### Work request
Continue the database migration code below, starting from the point at which it stops.

CREATE INDEX IF NOT EXISTS idx_history_archive_jail_timeofban
ON history_archive (jail, timeofban DESC);
-- Composite index for time-range + jail queries (history timeline filters).
CREATE INDEX IF NOT EXISTS idx_history_archive_timeofban_jail_action
ON history_archive (timeofban DESC, jail, action);
-- Index for single-column filters: supports IP prefix searches and exact matches.
CREATE INDEX IF NOT EXISTS idx_history_archive_ip
ON history_archive (ip);
-- Index for action-based queries: supports ban/unban filtering.
CREATE INDEX IF NOT EXISTS idx_history_archive_action
ON history_archive (action);
""",
6: """
-- Migration 6: Add import_runs table for tracking blocklist import idempotency.
-- Tracks unique imports by source and content hash to enable idempotent retries.
-- On import crash, retry will detect the operation_id and skip duplicate bans.
-- This prevents duplicate IP bans if the scheduler retries after a failure.
CREATE TABLE IF NOT EXISTS import_runs (
id INTEGER PRIMARY KEY AUTOINCREMENT,
source_id INTEGER NOT NULL REFERENCES blocklist_sources(id) ON DELETE CASCADE,
content_hash TEXT NOT NULL,
status TEXT NOT NULL CHECK(status IN ('pending', 'completed', 'failed')),
imported_count INTEGER NOT NULL DEFAULT 0,
skipped_count INTEGER NOT NULL DEFAULT 0,
error_message TEXT,
created_at TEXT NOT NULL DEFAULT (strftime('%Y-%m-%dT%H:%M:%fZ', 'now')),
updated_at TEXT NOT NULL DEFAULT (strftime('%Y-%m-%dT%H:%M:%fZ', 'now')),
UNIQUE(source_id, content_hash)
);
-- Index for looking up completed imports by source
CREATE INDEX IF NOT EXISTS idx_import_runs_source_status
ON import_runs (source_id, status);
""",
7: """

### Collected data
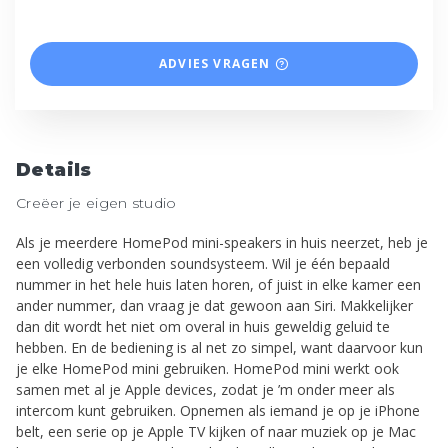
ADVIES VRAGEN
Details
Creëer je eigen studio
Als je meerdere HomePod mini-speakers in huis neerzet, heb je
een volledig verbonden soundsysteem. Wil je één bepaald
nummer in het hele huis laten horen, of juist in elke kamer een
ander nummer, dan vraag je dat gewoon aan Siri. Makkelijker
dan dit wordt het niet om overal in huis geweldig geluid te
hebben. En de bediening is al net zo simpel, want daarvoor kun
je elke HomePod mini gebruiken. HomePod mini werkt ook
samen met al je Apple devices, zodat je ’m onder meer als
intercom kunt gebruiken. Opnemen als iemand je op je iPhone
belt, een serie op je Apple TV kijken of naar muziek op je Mac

### Result of the task
-- Migration 7: Add indexes to import_log table for cursor-based pagination.
-- The import_log table is paginated by id (newest first) and filtered by source_id.
-- These indexes accelerate pagination queries and maintain consistent ordering.
-- See Docs/Backend-Development.md § Database Performance for details.
-- Index for ordering by id DESC for cursor-based pagination (newest first)
CREATE INDEX IF NOT EXISTS idx_import_log_id_desc
ON import_log (id DESC);
-- Composite index for source_id + id DESC ordering (filtered pagination)
CREATE INDEX IF NOT EXISTS idx_import_log_source_id_desc
ON import_log (source_id, id DESC);
""",
8: """
-- Migration 8: Migrate import_log.timestamp from TEXT ISO 8601 to INTEGER UNIX epoch.
-- Standardizes all BanGUI timestamps on INTEGER UNIX (seconds since epoch).
-- This aligns import_log with history_archive which already uses INTEGER timeofban.
-- TEXT ISO 8601: "2024-06-15T13:45:00.000Z"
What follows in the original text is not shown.